Details
-
Improvement
-
Status: Open
-
Major
-
Resolution: Unresolved
-
None
-
None
-
None
Description
So I am trying to use a S3 sink using hdfs but I am running into hurdles at every corner. My situation is that I need to be able to push to s3 without using access/secret amazon keys and using the underlying instance profile to authenticate with s3. I also need to add the aws encryption header for AES256. I am trying to use the base path of `s3://something.us-east-2.something/else`, but when I try it I get a `<Error><Code>AuthorizationHeaderMalformed</Code><Message>The authorization header is malformed; the region 'us-east-1' is wrong; expecting 'us-east-2'</Message><Region>us-east-2</Region><RequestId>N/A</RequestId><HostId>N/A</HostId></Error>`
Here is my flume config:
```
tier1.sources = source1
tier1.channels = channel1
tier1.sinks = sink1
tier1.sources.source1.type = org.apache.flume.source.kafka.KafkaSource
tier1.sources.source1.zookeeperConnect = localhost:2181
tier1.sources.source1.topic = lynch
- tier1.sources.source1.groupId = flume
tier1.sources.source1.channels = channel1
tier1.sources.source1.interceptors = i1
tier1.sources.source1.interceptors.i1.type = timestamp
tier1.sources.source1.kafka.consumer.timeout.ms = 100
tier1.channels.channel1.type = memory
#tier1.channels.channel1.capacity = 10000
#tier1.channels.channel1.transactionCapacity = 1000
tier1.sinks.sink1.type = hdfs
tier1.sinks.sink1.hdfs.path = s3://something.us-east-2.something/else
tier1.sinks.sink1.hdfs.rollInterval = 5
tier1.sinks.sink1.hdfs.rollSize = 0
tier1.sinks.sink1.hdfs.rollCount = 0
tier1.sinks.sink1.hdfs.fileType = DataStream
tier1.sinks.sink1.channel = channel1
```
Here is the command to run it:
```
bin/flume-ng agent -c . -f kafka-source.conf -n tier1
```
It should not be this difficult to push to S3 and adding support for s3:// addresses and instance profiles needs to happen. I have tried many permutations to get this to work, and I really want to see flume become a more friendly tool in these situations.

■ Given entries
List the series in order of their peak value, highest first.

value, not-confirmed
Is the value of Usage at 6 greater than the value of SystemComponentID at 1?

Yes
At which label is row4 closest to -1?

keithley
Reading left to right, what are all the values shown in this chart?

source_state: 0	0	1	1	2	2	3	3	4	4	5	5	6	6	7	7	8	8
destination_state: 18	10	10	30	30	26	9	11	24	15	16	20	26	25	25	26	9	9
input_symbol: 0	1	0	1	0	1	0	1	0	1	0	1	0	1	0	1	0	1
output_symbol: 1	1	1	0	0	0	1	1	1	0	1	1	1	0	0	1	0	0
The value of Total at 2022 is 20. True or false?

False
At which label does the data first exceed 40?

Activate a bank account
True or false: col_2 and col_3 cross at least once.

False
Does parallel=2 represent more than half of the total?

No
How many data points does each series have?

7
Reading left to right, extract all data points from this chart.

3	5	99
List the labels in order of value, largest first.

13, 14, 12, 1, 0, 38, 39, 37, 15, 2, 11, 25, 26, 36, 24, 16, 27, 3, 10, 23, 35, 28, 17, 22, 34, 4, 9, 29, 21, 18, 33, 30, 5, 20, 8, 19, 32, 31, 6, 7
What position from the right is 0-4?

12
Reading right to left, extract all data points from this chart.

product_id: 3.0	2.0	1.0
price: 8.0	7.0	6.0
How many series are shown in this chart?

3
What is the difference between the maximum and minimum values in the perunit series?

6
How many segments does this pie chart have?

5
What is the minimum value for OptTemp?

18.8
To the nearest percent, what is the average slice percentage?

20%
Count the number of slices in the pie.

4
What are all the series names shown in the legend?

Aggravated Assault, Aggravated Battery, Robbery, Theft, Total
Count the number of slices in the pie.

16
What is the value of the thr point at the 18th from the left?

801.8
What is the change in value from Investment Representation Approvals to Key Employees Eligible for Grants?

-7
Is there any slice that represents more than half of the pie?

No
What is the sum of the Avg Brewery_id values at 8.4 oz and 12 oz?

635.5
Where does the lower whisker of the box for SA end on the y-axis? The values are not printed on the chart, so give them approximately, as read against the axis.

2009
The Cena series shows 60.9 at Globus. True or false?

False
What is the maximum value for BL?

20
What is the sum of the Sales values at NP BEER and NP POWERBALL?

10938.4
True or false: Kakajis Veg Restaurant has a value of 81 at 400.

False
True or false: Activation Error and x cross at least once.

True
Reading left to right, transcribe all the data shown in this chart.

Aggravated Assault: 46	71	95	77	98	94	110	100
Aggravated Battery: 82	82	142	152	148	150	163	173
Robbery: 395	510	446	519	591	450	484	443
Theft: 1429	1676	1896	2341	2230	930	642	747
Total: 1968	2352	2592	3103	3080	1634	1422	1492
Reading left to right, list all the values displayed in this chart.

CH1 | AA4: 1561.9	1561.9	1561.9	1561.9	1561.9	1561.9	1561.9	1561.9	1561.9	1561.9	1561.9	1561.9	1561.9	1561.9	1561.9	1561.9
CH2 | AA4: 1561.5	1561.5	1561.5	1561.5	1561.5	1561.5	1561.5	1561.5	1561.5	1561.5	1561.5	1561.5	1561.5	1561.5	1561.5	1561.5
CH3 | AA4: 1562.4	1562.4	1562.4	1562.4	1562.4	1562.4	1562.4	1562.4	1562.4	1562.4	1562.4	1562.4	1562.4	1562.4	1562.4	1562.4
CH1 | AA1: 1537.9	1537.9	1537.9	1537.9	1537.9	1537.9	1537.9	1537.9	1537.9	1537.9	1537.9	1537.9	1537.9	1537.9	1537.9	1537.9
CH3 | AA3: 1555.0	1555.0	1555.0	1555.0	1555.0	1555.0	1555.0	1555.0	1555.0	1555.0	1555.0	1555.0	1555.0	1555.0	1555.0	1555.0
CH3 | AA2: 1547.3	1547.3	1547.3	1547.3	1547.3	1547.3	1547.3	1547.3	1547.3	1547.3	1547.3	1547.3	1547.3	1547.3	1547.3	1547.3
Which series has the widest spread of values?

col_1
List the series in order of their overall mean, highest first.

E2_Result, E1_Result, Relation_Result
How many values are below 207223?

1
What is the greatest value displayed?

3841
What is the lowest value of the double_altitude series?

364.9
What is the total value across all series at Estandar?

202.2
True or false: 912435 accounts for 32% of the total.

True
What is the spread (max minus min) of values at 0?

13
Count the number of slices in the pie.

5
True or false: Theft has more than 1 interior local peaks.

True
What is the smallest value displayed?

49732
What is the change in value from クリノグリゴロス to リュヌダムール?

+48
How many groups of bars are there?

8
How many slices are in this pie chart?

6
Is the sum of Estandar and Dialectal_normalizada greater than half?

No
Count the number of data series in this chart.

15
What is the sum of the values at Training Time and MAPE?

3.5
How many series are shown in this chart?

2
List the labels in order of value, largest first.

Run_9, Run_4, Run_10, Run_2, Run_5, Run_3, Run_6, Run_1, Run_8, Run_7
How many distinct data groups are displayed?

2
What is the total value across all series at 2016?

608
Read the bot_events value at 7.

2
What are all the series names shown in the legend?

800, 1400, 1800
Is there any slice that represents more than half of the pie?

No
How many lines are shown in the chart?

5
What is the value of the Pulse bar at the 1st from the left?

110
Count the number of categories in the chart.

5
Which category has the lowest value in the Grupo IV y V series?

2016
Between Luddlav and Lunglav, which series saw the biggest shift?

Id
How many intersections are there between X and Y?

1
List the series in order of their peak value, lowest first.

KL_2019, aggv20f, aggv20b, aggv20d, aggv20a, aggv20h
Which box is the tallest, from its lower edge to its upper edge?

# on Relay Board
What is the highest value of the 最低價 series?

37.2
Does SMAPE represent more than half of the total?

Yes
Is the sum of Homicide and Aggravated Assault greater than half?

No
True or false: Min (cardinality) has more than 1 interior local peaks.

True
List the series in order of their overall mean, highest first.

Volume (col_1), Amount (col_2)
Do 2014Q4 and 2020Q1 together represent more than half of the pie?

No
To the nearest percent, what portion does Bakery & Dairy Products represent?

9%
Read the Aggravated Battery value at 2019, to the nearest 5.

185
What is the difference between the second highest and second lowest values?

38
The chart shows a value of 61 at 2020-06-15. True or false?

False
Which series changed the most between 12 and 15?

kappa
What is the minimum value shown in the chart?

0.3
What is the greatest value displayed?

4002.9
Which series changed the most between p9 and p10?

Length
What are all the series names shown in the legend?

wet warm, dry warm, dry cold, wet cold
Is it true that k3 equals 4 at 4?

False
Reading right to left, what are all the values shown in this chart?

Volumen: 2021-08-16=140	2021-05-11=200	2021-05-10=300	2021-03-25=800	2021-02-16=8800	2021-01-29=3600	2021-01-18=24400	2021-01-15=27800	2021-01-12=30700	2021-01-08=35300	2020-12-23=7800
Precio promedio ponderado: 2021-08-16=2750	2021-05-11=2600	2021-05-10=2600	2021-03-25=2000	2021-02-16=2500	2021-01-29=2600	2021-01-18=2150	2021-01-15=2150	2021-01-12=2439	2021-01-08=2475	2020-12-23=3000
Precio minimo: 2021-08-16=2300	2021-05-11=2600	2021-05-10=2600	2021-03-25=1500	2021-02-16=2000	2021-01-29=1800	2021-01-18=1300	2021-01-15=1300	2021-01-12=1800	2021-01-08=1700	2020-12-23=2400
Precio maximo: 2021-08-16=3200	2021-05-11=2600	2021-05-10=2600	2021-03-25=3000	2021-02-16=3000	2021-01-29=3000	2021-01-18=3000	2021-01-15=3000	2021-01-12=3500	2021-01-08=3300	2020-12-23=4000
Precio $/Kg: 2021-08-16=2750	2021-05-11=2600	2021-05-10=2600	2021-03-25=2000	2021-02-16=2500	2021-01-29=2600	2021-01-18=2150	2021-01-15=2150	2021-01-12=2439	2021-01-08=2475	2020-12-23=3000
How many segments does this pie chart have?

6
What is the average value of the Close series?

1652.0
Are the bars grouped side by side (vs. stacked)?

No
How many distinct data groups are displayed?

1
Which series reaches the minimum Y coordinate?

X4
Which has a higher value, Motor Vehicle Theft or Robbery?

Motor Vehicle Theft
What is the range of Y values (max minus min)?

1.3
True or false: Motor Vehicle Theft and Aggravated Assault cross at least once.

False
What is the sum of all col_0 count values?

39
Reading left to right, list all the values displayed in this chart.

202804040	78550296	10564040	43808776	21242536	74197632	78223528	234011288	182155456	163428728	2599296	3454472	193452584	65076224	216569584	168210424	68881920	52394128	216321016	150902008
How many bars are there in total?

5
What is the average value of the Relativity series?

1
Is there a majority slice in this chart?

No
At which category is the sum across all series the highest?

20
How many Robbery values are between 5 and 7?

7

■ Work item
Please write out the entire Flume S3 sink issue, word for word. The rows come from a different source than the Flume S3 sink issue.

■ Solution for this task
Details
-
Improvement
-
Status: Open
-
Major
-
Resolution: Unresolved
-
None
-
None
-
None
Description
So I am trying to use a S3 sink using hdfs but I am running into hurdles at every corner. My situation is that I need to be able to push to s3 without using access/secret amazon keys and using the underlying instance profile to authenticate with s3. I also need to add the aws encryption header for AES256. I am trying to use the base path of `s3://something.us-east-2.something/else`, but when I try it I get a `<Error><Code>AuthorizationHeaderMalformed</Code><Message>The authorization header is malformed; the region 'us-east-1' is wrong; expecting 'us-east-2'</Message><Region>us-east-2</Region><RequestId>N/A</RequestId><HostId>N/A</HostId></Error>`
Here is my flume config:
```
tier1.sources = source1
tier1.channels = channel1
tier1.sinks = sink1
tier1.sources.source1.type = org.apache.flume.source.kafka.KafkaSource
tier1.sources.source1.zookeeperConnect = localhost:2181
tier1.sources.source1.topic = lynch
- tier1.sources.source1.groupId = flume
tier1.sources.source1.channels = channel1
tier1.sources.source1.interceptors = i1
tier1.sources.source1.interceptors.i1.type = timestamp
tier1.sources.source1.kafka.consumer.timeout.ms = 100
tier1.channels.channel1.type = memory
#tier1.channels.channel1.capacity = 10000
#tier1.channels.channel1.transactionCapacity = 1000
tier1.sinks.sink1.type = hdfs
tier1.sinks.sink1.hdfs.path = s3://something.us-east-2.something/else
tier1.sinks.sink1.hdfs.rollInterval = 5
tier1.sinks.sink1.hdfs.rollSize = 0
tier1.sinks.sink1.hdfs.rollCount = 0
tier1.sinks.sink1.hdfs.fileType = DataStream
tier1.sinks.sink1.channel = channel1
```
Here is the command to run it:
```
bin/flume-ng agent -c . -f kafka-source.conf -n tier1
```
It should not be this difficult to push to S3 and adding support for s3:// addresses and instance profiles needs to happen. I have tried many permutations to get this to work, and I really want to see flume become a more friendly tool in these situations.